Little was far more experienced than Carey, managing in the Premier League with Leicester City and Aston Villa, but his arrival failed to have the desired effect.

A total of 39 players were used during Wrexham's relegation season and Williams says a lot of those brought in were not up to scratch.

"It was going downhill after we stayed up; players were leaving but they weren't getting replaced and we didn't have the calibre of players we needed," said Williams.

"I don't think we would have won the League of Wales, it was a poor team.

"Brian Little did not care. I used to speak to him a lot as I was out injured and you could tell he was not bothered.

"It was hard watching it when I was out and it is probably just as hard watching now.

"Trying to find that next win, even that next draw, it was tough."

Former Liverpool trainee Williams joined Wrexham in March 1999 and after leaving two years later, returned to The Racecourse in the summer of 2004.

Although plagued by a back injury during his four year spell which ended following relegation, Williams helped Smith's side win the 2005 Football League Trophy at The Millennium Stadium during a turbulent season which also saw the Reds deduced 10 points for going into administration.

The highs and lows of this that campaign summed up a rocky period in Wrexham's history.

But although survival following the never-to-be-forgotten win against Boston was a success of sorts, Williams does not class it as a high point during his Wrexham playing days.

"There are highs and lows all the time with Wrexham," said Williams. "My high was winning the LDV Vans Trophy.

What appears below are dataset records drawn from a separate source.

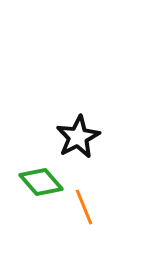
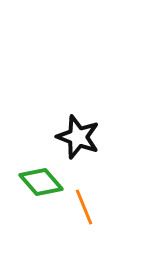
black star: rotated 24 degrees counterclockwise
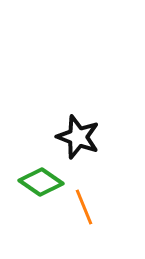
green diamond: rotated 15 degrees counterclockwise
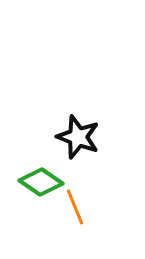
orange line: moved 9 px left
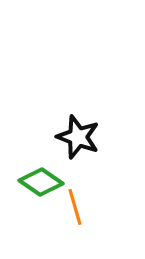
orange line: rotated 6 degrees clockwise
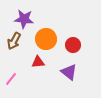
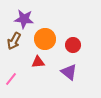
orange circle: moved 1 px left
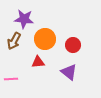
pink line: rotated 48 degrees clockwise
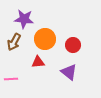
brown arrow: moved 1 px down
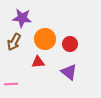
purple star: moved 2 px left, 1 px up
red circle: moved 3 px left, 1 px up
pink line: moved 5 px down
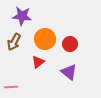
purple star: moved 2 px up
red triangle: rotated 32 degrees counterclockwise
pink line: moved 3 px down
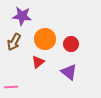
red circle: moved 1 px right
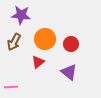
purple star: moved 1 px left, 1 px up
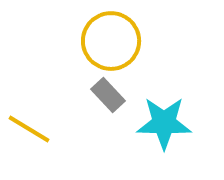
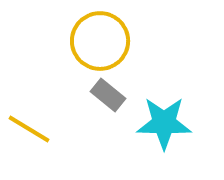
yellow circle: moved 11 px left
gray rectangle: rotated 8 degrees counterclockwise
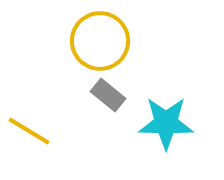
cyan star: moved 2 px right
yellow line: moved 2 px down
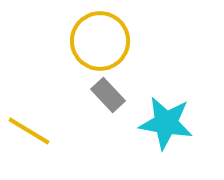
gray rectangle: rotated 8 degrees clockwise
cyan star: rotated 8 degrees clockwise
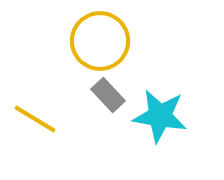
cyan star: moved 6 px left, 7 px up
yellow line: moved 6 px right, 12 px up
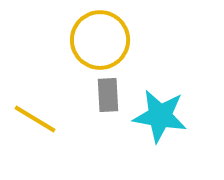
yellow circle: moved 1 px up
gray rectangle: rotated 40 degrees clockwise
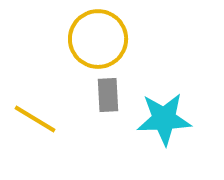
yellow circle: moved 2 px left, 1 px up
cyan star: moved 4 px right, 3 px down; rotated 12 degrees counterclockwise
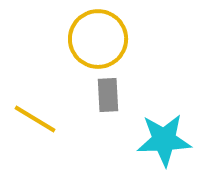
cyan star: moved 21 px down
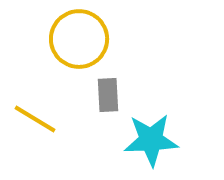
yellow circle: moved 19 px left
cyan star: moved 13 px left
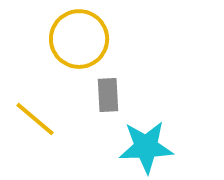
yellow line: rotated 9 degrees clockwise
cyan star: moved 5 px left, 7 px down
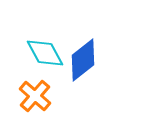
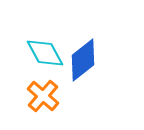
orange cross: moved 8 px right
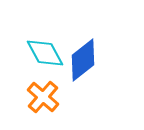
orange cross: moved 1 px down
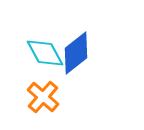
blue diamond: moved 7 px left, 7 px up
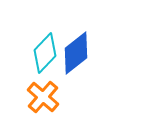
cyan diamond: rotated 72 degrees clockwise
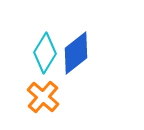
cyan diamond: rotated 12 degrees counterclockwise
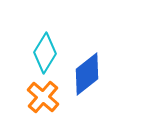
blue diamond: moved 11 px right, 21 px down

"In League One we were doing alright but then we had the 10 points deduction for going into administration and that was a low because we were relegated.

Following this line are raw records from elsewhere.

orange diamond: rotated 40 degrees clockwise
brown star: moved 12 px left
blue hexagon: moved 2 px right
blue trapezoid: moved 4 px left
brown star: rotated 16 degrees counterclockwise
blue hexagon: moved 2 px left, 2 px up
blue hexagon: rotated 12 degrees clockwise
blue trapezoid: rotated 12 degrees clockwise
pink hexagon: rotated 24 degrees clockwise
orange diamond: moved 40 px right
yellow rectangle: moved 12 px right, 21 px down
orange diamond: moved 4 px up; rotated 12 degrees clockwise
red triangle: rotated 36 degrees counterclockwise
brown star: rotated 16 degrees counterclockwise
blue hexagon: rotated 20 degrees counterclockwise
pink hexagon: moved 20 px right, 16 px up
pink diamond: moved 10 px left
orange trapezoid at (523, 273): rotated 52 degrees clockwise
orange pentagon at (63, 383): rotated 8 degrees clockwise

"I had more lows that highs and a low for me was my back injury but staying up was not a high.

"We should not have been down there in the first case."

Wrexham's 12th season in the National League has not gone to plan and Dean Keates' side are currently 20th in the standings, just two points above the bottom four with 16 games remaining.

Inconsistency has been a huge problem and the players were booed off at the end of last Saturday's 2-1 defeat against fellow strugglers Aldershot Town who could have won by a bigger scoreline.

Williams admits he did not expect to see his former club, beaten in the play-off eliminator tie by Eastleigh last season, to be in this position fighting to avoid relegation.

"I have not been to see Wrexham this season," said Williams.

"You get decent teams in the league but I don't know what the teams are like in the Conference. I imagine that there are some decent teams at the top.

"By all accounts, Wrexham have got a decent squad on paper and I am surprised to see them in that position.

"Dean has steadied the ship a little bit but when you are down there and losing, it is hard."

Williams is confident that Keates, who is looking to bolster his squad in the January transfer window to give the relegation battle a boost, can lead Wrexham away from trouble.

"I can't see them being relegated, I can't see it happening," said Williams. "I think they have got enough to stay up."

Whether Wrexham reach safety or not, Williams feels there are underlying issues at the club that need resolving ahead of the 2020-21 season.

While no-one can knock the fan owned model and volunteers giving up their time for nothing, Williams says there is not enough people with "football knowledge" running the club, although he welcomed the recent addition of Racecourse legend Dixie McNeil to the club's board of directors.

"It is what they do the next season," added Williams.

"Wrexham have been there or thereabouts the last couple of seasons and to fall as low as they have, something is wrong somewhere.

"The main thing for me is that the people running the club are business-people but you have got to have football knowledge.

"Dixie McNeil coming onto the board means there is some football knowledge there and he is a decent bloke, but there are not many of them."